Todavia, um outro movimento foi sendo gerado através da necessidade que investigadores e clínicos sentiram, ao perceberem que a forma como faziam Psicoterapia e as suas intervenções não estavam a ser suficientes, para lidar com cada sujeito. Assim, começaram a perceber de que forma poderiam integrar técnicas de outros modelos à sua formação inicial e também quais eram os factores comuns, a todas as formas de Psicoterapia, que prediziam o sucesso das intervenções psicoterapêuticas. 

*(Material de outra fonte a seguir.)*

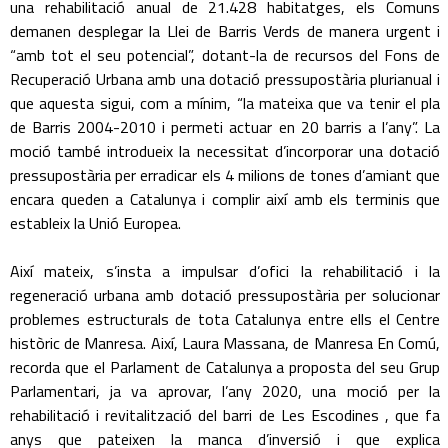
una rehabilitació anual de 21.428 habitatges, els Comuns
demanen desplegar la Llei de Barris Verds de manera urgent i
“amb tot el seu potencial”, dotant-la de recursos del Fons de
Recuperació Urbana amb una dotació pressupostària plurianual i
que aquesta sigui, com a mínim, “la mateixa que va tenir el pla
de Barris 2004-2010 i permeti actuar en 20 barris a l’any”. La
moció també introdueix la necessitat d’incorporar una dotació
pressupostària per erradicar els 4 milions de tones d’amiant que
encara queden a Catalunya i complir així amb els terminis que
estableix la Unió Europea.
Així mateix, s’insta a impulsar d’ofici la rehabilitació i la
regeneració urbana amb dotació pressupostària per solucionar
problemes estructurals de tota Catalunya entre ells el Centre
històric de Manresa. Així, Laura Massana, de Manresa En Comú,
recorda que el Parlament de Catalunya a proposta del seu Grup
Parlamentari, ja va aprovar, l’any 2020, una moció per la
rehabilitació i revitalització del barri de Les Escodines , que fa
anys que pateixen la manca d’inversió i que explica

A SEPI (Sociedade para Exploração e Integração em Psicoterapia) surgiu com o propósito de promover as práticas de investigação e integração em Psicoterapia, de modo a aumentar a eficácia dos terapeutas, na condução das intervenções com clientes.

O próprio movimento das chamadas Terapias de 3ª Geração é integrativo pois, cada nova forma terapêutica criada, possui elementos de mais do que uma terapia formal pré-existente. Com isto, é conclusivo dizer que o caminho da Psicoterapia parece ser, cada vez mais, no sentido da integração e não do afastamento. Grande parte das sociedades terapêuticas já se tornaram mais expansivas à integração de técnicas vindas de outras teorias. Contudo, para que tal aconteça, devera haver uma base formal bem estabelecida, para que o terapeuta possa perceber o que será necessário integrar no seu estilo terapêutico e quais são as melhores técnicas. 

Nesta perspectiva, o objectivo mais importante será a flexibilização, tendo como base cada sujeito que nos chega a terapia. Ser-se integrativo é perceber que cada pessoa tem as suas próprias necessidades e que temos de intervenção, em função das mesmas. 

Termino com uma referência história, da Mitologia Grega, de Procrustes. A lenda faz referência a um ferreiro e bandido chamado Procrustes. Filho de Poseidon, Procrustes possuiu uma habituação no caminho entre Atenas e Eleusis. Nessa habitação, Procustes tinha uma única cama que oferecia, a cada viajante. Se o viajante tivesse mais comprimento que a cama, Procrustes amputava os seus membros. Se o viajante fosse menos comprido que a cama, Procrustes esticava os seus membros. A finalidade era que a pessoa coubesse na cama, de qualquer forma. 

Milton H. Erickson, conhecido psiquiatra americano pela sua abordagem estratégica e estilo de Hipnose, referiu-se a esta lenda, de modo a sugerir que a terapia terapia de ser feita à medida da pessoa.